Posted by: Patricia Carlson | January 13, 2021 at 04:46 PM
What a great idea. Not only for kids. I'm thinking about a way to work this idea into our genealogy groups newsletter. I'm sure there are a few stamp collectors in our group as resources.
Posted by: Bobbi Hoyt | January 18, 2021 at 09:13 AM
In addition to the above information on stamp collecting and genealogy, I'd like to share a related resource written by James R. Miller titled: Philatelic Genealogy, Old Envelopes, Letters, and Postcards as Genealogical Sources. It was published in 2016 by Otter Bay Books [ISBN 978-0-9982958-0-0], but you can obtain copies by contacting the author at his website, or at: email@example.com.
The book is 363 pages long, contains 100 examples, and is indexed by name (senders/recipients), place (locations on covers and in postal items), and subject. Miller's notes include annotations linking philatelic content in the examples with accessible records found in other sources like Ancestry.com. He provides an introductory chapter on research methodologies in identifying the correct sender, the correct recipient, and their relationship; another chapter explores the benefits of philatelic genealogy for postal historians, collectors, and genealogists.
Miller has also established an online searchable philatelic genealogy database called PHILGEN Philatelic-genealogy, at: http://philgen.org in 2009. The website includes a section on philatelic genealogy publications--a must read for anyone interested in this sub-field of genealogical research.
I discovered this publication by chance, while searching for a guide on organizing my personal family correspondence. I found Miller's book provided insightful examples on how to locate clues in philatelic items, and what types of discoveries are possible when using his methodologies and approach to research. He inspired me to proceed forward with my family correspondence project, and I am sharing this information so that others will benefit from his expertise. This is a book to add to one's genealogy reference library.

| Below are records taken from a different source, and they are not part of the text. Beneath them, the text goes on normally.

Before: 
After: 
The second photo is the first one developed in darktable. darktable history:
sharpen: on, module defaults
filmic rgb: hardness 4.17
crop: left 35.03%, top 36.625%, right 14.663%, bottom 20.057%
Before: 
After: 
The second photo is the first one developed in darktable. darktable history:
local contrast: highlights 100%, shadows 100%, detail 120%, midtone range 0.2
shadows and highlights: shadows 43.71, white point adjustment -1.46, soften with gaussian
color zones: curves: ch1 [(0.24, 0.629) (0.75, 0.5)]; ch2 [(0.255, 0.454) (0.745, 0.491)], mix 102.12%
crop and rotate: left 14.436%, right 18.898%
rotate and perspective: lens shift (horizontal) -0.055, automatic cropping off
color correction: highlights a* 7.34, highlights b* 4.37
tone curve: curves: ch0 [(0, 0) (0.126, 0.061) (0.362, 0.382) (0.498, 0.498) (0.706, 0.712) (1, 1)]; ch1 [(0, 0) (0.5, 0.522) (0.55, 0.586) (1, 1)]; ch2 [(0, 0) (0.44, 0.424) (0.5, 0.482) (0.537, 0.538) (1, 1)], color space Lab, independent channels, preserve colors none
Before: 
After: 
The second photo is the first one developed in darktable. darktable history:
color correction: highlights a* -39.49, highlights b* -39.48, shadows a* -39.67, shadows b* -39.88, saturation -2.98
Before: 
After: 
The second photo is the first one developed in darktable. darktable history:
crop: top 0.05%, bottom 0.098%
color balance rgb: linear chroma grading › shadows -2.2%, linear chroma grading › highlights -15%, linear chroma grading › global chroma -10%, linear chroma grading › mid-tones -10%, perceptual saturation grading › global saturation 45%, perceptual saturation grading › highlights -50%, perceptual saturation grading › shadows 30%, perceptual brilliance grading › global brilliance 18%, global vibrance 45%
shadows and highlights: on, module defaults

Posted by: Hollis Gentry | January 18, 2021 at 03:52 PM
I am also a stamp collector! Those look like my album pages, actually. I collect on and off. I do genealogy on and off, though mostly "on" these days. I learned stamps from my dad. He also helped me with genealogy. He loved history and passed that down to his 2 girls.
Posted by: Sara N Martin | January 18, 2021 at 11:47 PM
How interesting! I collected stamps and got into Genealogy after Grad School. I remember Chinese overprints during the 1950's. Then in the 60's Japan, Hong Kong, Saigon. Funny how the world turns.